| Supplied records |
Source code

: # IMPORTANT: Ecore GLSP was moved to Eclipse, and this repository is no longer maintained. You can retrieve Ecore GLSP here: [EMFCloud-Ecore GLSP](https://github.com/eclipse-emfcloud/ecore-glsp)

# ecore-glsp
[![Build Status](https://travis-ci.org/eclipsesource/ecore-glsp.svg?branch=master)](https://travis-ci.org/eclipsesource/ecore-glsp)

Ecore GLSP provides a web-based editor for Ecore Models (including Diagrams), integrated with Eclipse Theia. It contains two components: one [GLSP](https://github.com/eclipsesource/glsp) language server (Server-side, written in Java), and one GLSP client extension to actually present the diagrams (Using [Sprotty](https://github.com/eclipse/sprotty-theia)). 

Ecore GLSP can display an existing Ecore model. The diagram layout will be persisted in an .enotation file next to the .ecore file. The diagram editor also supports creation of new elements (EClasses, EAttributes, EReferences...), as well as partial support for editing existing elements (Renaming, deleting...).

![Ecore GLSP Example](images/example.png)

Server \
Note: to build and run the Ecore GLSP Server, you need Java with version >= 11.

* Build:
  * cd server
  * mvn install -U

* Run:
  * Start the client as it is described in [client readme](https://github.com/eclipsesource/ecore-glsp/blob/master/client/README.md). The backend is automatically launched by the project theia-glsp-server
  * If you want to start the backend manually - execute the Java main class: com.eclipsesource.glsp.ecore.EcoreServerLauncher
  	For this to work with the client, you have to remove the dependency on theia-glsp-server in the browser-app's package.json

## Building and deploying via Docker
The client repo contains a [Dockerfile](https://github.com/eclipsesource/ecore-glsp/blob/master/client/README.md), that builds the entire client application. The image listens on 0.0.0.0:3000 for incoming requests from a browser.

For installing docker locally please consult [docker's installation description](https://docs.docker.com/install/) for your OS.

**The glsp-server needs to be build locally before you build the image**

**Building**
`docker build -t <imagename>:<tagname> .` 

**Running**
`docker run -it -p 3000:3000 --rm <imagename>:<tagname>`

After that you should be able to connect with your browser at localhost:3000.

| Brief |
Write out the lines of the text word for word, beginning at the line that contains "# ecore-glsp" and stopping after the line that contains "Ecore GLSP provides".

| Answer space |
# ecore-glsp
[![Build Status](https://travis-ci.org/eclipsesource/ecore-glsp.svg?branch=master)](https://travis-ci.org/eclipsesource/ecore-glsp)

Ecore GLSP provides a web-based editor for Ecore Models (including Diagrams), integrated with Eclipse Theia. It contains two components: one [GLSP](https://github.com/eclipsesource/glsp) language server (Server-side, written in Java), and one GLSP client extension to actually present the diagrams (Using [Sprotty](https://github.com/eclipse/sprotty-theia)). 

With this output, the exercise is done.